- What you have to do: Copy each line of the data beneath in which the word "must" appears.

- Material provided:
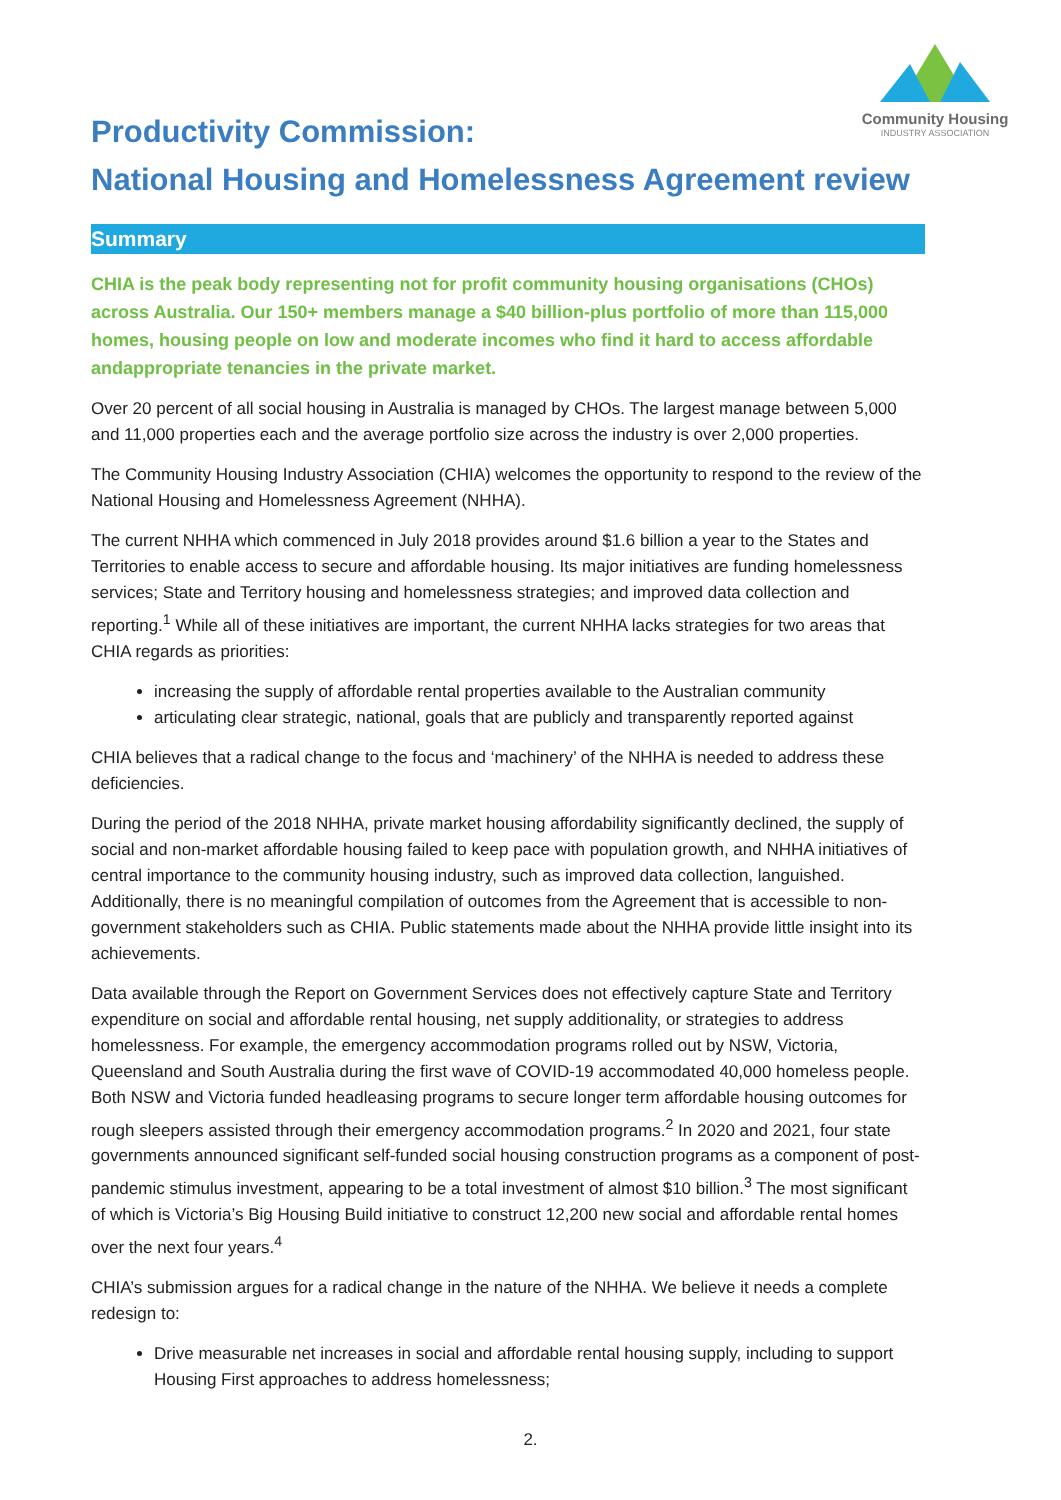Community Housing
INDUSTRY ASSOCIATION
Productivity Commission:
National Housing and Homelessness Agreement review
Summary
CHIA is the peak body representing not for profit community housing organisations (CHOs) across Australia. Our 150+ members manage a $40 billion-plus portfolio of more than 115,000 homes, housing people on low and moderate incomes who find it hard to access affordable andappropriate tenancies in the private market.
Over 20 percent of all social housing in Australia is managed by CHOs. The largest manage between 5,000 and 11,000 properties each and the average portfolio size across the industry is over 2,000 properties.
The Community Housing Industry Association (CHIA) welcomes the opportunity to respond to the review of the National Housing and Homelessness Agreement (NHHA).
The current NHHA which commenced in July 2018 provides around $1.6 billion a year to the States and Territories to enable access to secure and affordable housing. Its major initiatives are funding homelessness services; State and Territory housing and homelessness strategies; and improved data collection and reporting.<sup>1</sup> While all of these initiatives are important, the current NHHA lacks strategies for two areas that CHIA regards as priorities:
increasing the supply of affordable rental properties available to the Australian community
articulating clear strategic, national, goals that are publicly and transparently reported against
CHIA believes that a radical change to the focus and ‘machinery’ of the NHHA is needed to address these deficiencies.
During the period of the 2018 NHHA, private market housing affordability significantly declined, the supply of social and non-market affordable housing failed to keep pace with population growth, and NHHA initiatives of central importance to the community housing industry, such as improved data collection, languished. Additionally, there is no meaningful compilation of outcomes from the Agreement that is accessible to non-government stakeholders such as CHIA. Public statements made about the NHHA provide little insight into its achievements.
Data available through the Report on Government Services does not effectively capture State and Territory expenditure on social and affordable rental housing, net supply additionality, or strategies to address homelessness. For example, the emergency accommodation programs rolled out by NSW, Victoria, Queensland and South Australia during the first wave of COVID-19 accommodated 40,000 homeless people. Both NSW and Victoria funded headleasing programs to secure longer term affordable housing outcomes for rough sleepers assisted through their emergency accommodation programs.<sup>2</sup> In 2020 and 2021, four state governments announced significant self-funded social housing construction programs as a component of post-pandemic stimulus investment, appearing to be a total investment of almost $10 billion.<sup>3</sup> The most significant of which is Victoria’s Big Housing Build initiative to construct 12,200 new social and affordable rental homes over the next four years.<sup>4</sup>
CHIA’s submission argues for a radical change in the nature of the NHHA. We believe it needs a complete redesign to:
Drive measurable net increases in social and affordable rental housing supply, including to support Housing First approaches to address homelessness;
2.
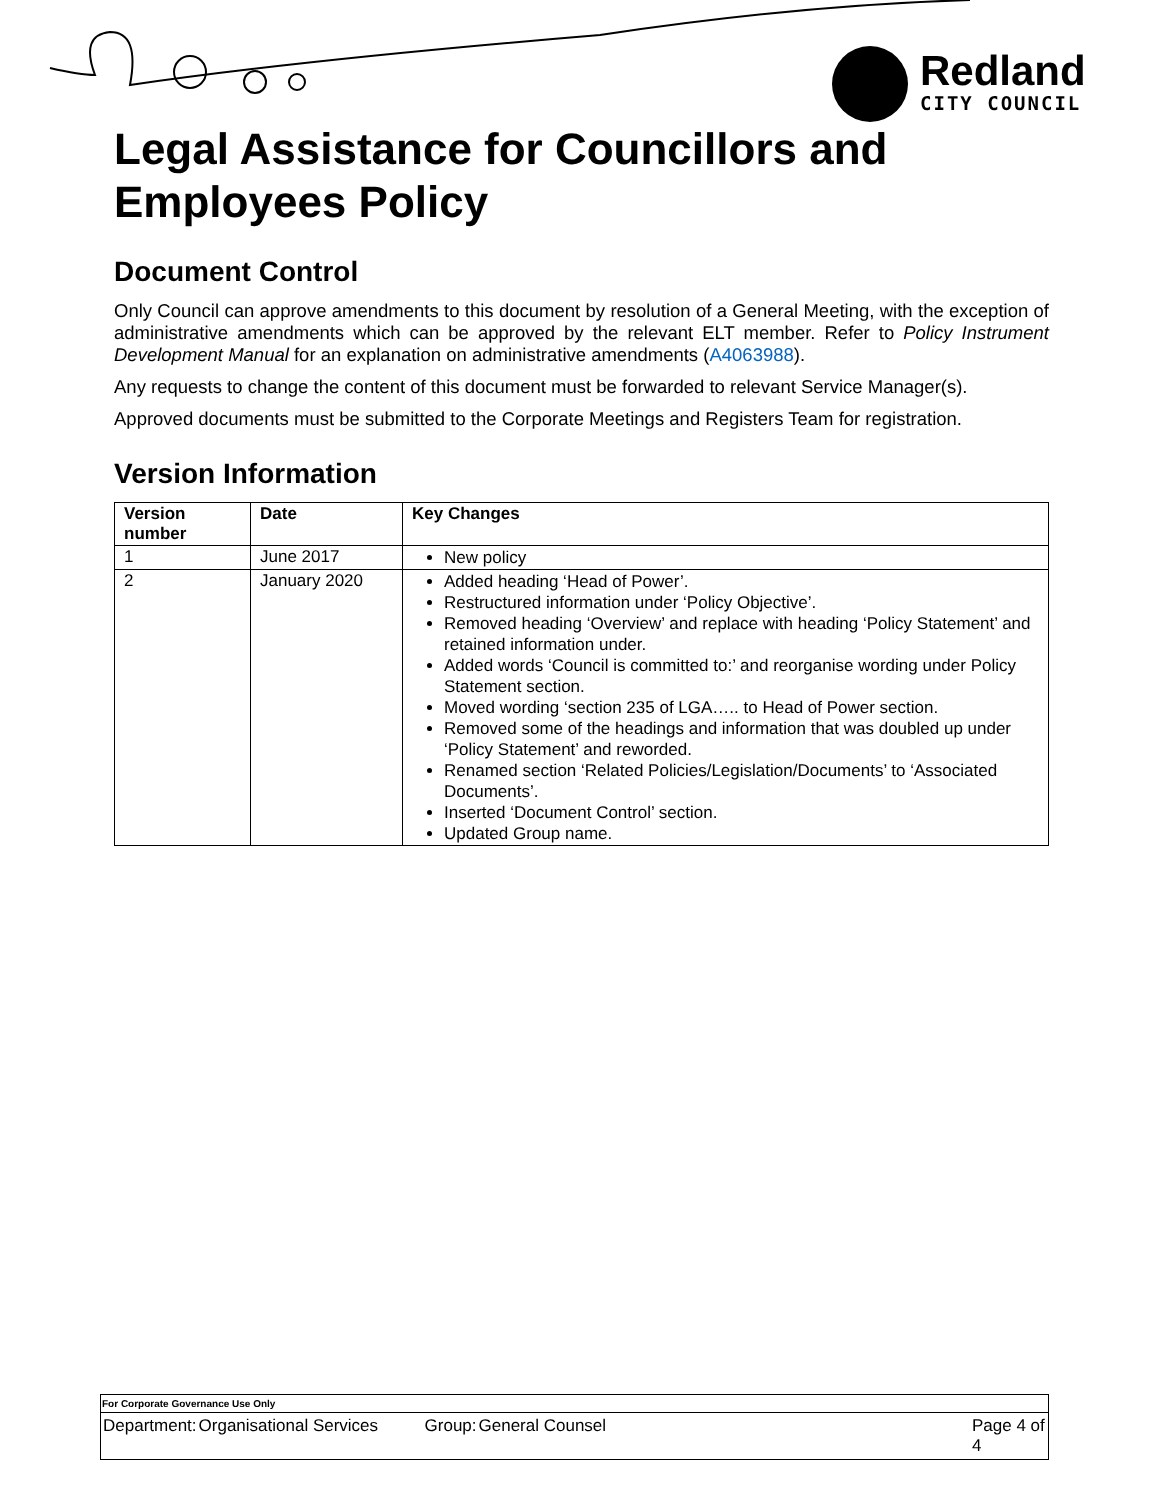Redland
CITY COUNCIL
Legal Assistance for Councillors and Employees Policy
Document Control
Only Council can approve amendments to this document by resolution of a General Meeting, with the exception of administrative amendments which can be approved by the relevant ELT member. Refer to Policy Instrument Development Manual for an explanation on administrative amendments (A4063988).
Any requests to change the content of this document must be forwarded to relevant Service Manager(s).
Approved documents must be submitted to the Corporate Meetings and Registers Team for registration.
Version Information
| Version number | Date | Key Changes |
| --- | --- | --- |
| 1 | June 2017 | New policy |
| 2 | January 2020 | Added heading ‘Head of Power’. Restructured information under ‘Policy Objective’. Removed heading ‘Overview’ and replace with heading ‘Policy Statement’ and retained information under. Added words ‘Council is committed to:’ and reorganise wording under Policy Statement section. Moved wording ‘section 235 of LGA….. to Head of Power section. Removed some of the headings and information that was doubled up under ‘Policy Statement’ and reworded. Renamed section ‘Related Policies/Legislation/Documents’ to ‘Associated Documents’. Inserted ‘Document Control’ section. Updated Group name. |
| For Corporate Governance Use Only |
| / Department: / Organisational Services / Group: / General Counsel / Page 4 of 4 / |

- Exercise output:
Any requests to change the content of this document must be forwarded to relevant Service Manager(s).
Approved documents must be submitted to the Corporate Meetings and Registers Team for registration.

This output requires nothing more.